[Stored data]
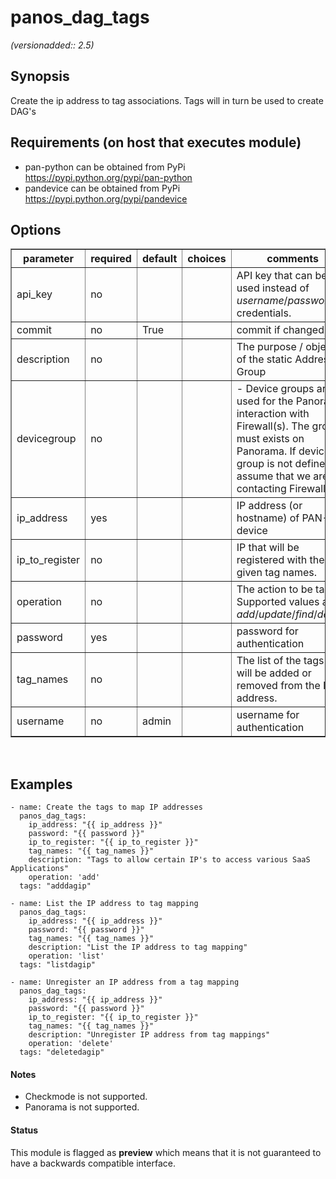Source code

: # panos_dag_tags

_(versionadded:: 2.5)_


## Synopsis

Create the ip address to tag associations. Tags will in turn be used to create DAG's


## Requirements (on host that executes module)

- pan-python can be obtained from PyPi https://pypi.python.org/pypi/pan-python
- pandevice can be obtained from PyPi https://pypi.python.org/pypi/pandevice

## Options

<table border=1 cellpadding=4>
<tr>
<th class="head">parameter</th>
<th class="head">required</th>
<th class="head">default</th>
<th class="head">choices</th>
<th class="head">comments</th>
</tr>
<tr><td>api_key<br/><div style="font-size: small;"></div></td>
<td>no</td>
<td></td>
<td></td>
<td><div>API key that can be used instead of <em>username</em>/<em>password</em> credentials.</div></td></tr>
<tr><td>commit<br/><div style="font-size: small;"></div></td>
<td>no</td>
<td>True</td>
<td></td>
<td><div>commit if changed</div></td></tr>
<tr><td>description<br/><div style="font-size: small;"></div></td>
<td>no</td>
<td></td>
<td></td>
<td><div>The purpose / objective of the static Address Group</div></td></tr>
<tr><td>devicegroup<br/><div style="font-size: small;"></div></td>
<td>no</td>
<td></td>
<td></td>
<td><div>- Device groups are used for the Panorama interaction with Firewall(s). The group must exists on Panorama. If device group is not define we assume that we are contacting Firewall.
    </div></td></tr>
<tr><td>ip_address<br/><div style="font-size: small;"></div></td>
<td>yes</td>
<td></td>
<td></td>
<td><div>IP address (or hostname) of PAN-OS device</div></td></tr>
<tr><td>ip_to_register<br/><div style="font-size: small;"></div></td>
<td>no</td>
<td></td>
<td></td>
<td><div>IP that will be registered with the given tag names.</div></td></tr>
<tr><td>operation<br/><div style="font-size: small;"></div></td>
<td>no</td>
<td></td>
<td></td>
<td><div>The action to be taken. Supported values are <em>add</em>/<em>update</em>/<em>find</em>/<em>delete</em>.</div></td></tr>
<tr><td>password<br/><div style="font-size: small;"></div></td>
<td>yes</td>
<td></td>
<td></td>
<td><div>password for authentication</div></td></tr>
<tr><td>tag_names<br/><div style="font-size: small;"></div></td>
<td>no</td>
<td></td>
<td></td>
<td><div>The list of the tags that will be added or removed from the IP address.</div></td></tr>
<tr><td>username<br/><div style="font-size: small;"></div></td>
<td>no</td>
<td>admin</td>
<td></td>
<td><div>username for authentication</div></td></tr>
</table>
</br>



## Examples

    - name: Create the tags to map IP addresses
      panos_dag_tags:
        ip_address: "{{ ip_address }}"
        password: "{{ password }}"
        ip_to_register: "{{ ip_to_register }}"
        tag_names: "{{ tag_names }}"
        description: "Tags to allow certain IP's to access various SaaS Applications"
        operation: 'add'
      tags: "adddagip"
    
    - name: List the IP address to tag mapping
      panos_dag_tags:
        ip_address: "{{ ip_address }}"
        password: "{{ password }}"
        tag_names: "{{ tag_names }}"
        description: "List the IP address to tag mapping"
        operation: 'list'
      tags: "listdagip"
    
    - name: Unregister an IP address from a tag mapping
      panos_dag_tags:
        ip_address: "{{ ip_address }}"
        password: "{{ password }}"
        ip_to_register: "{{ ip_to_register }}"
        tag_names: "{{ tag_names }}"
        description: "Unregister IP address from tag mappings"
        operation: 'delete'
      tags: "deletedagip"

#### Notes

- Checkmode is not supported.
- Panorama is not supported.



#### Status

This module is flagged as **preview** which means that it is not guaranteed to have a backwards compatible interface.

:: Exercise brief ::
All lines in the data that contain the word "from" should be copied.

:: Solution for this task ::
- pan-python can be obtained from PyPi https://pypi.python.org/pypi/pan-python
- pandevice can be obtained from PyPi https://pypi.python.org/pypi/pandevice
<td><div>The list of the tags that will be added or removed from the IP address.</div></td></tr>
    - name: Unregister an IP address from a tag mapping
        description: "Unregister IP address from tag mappings"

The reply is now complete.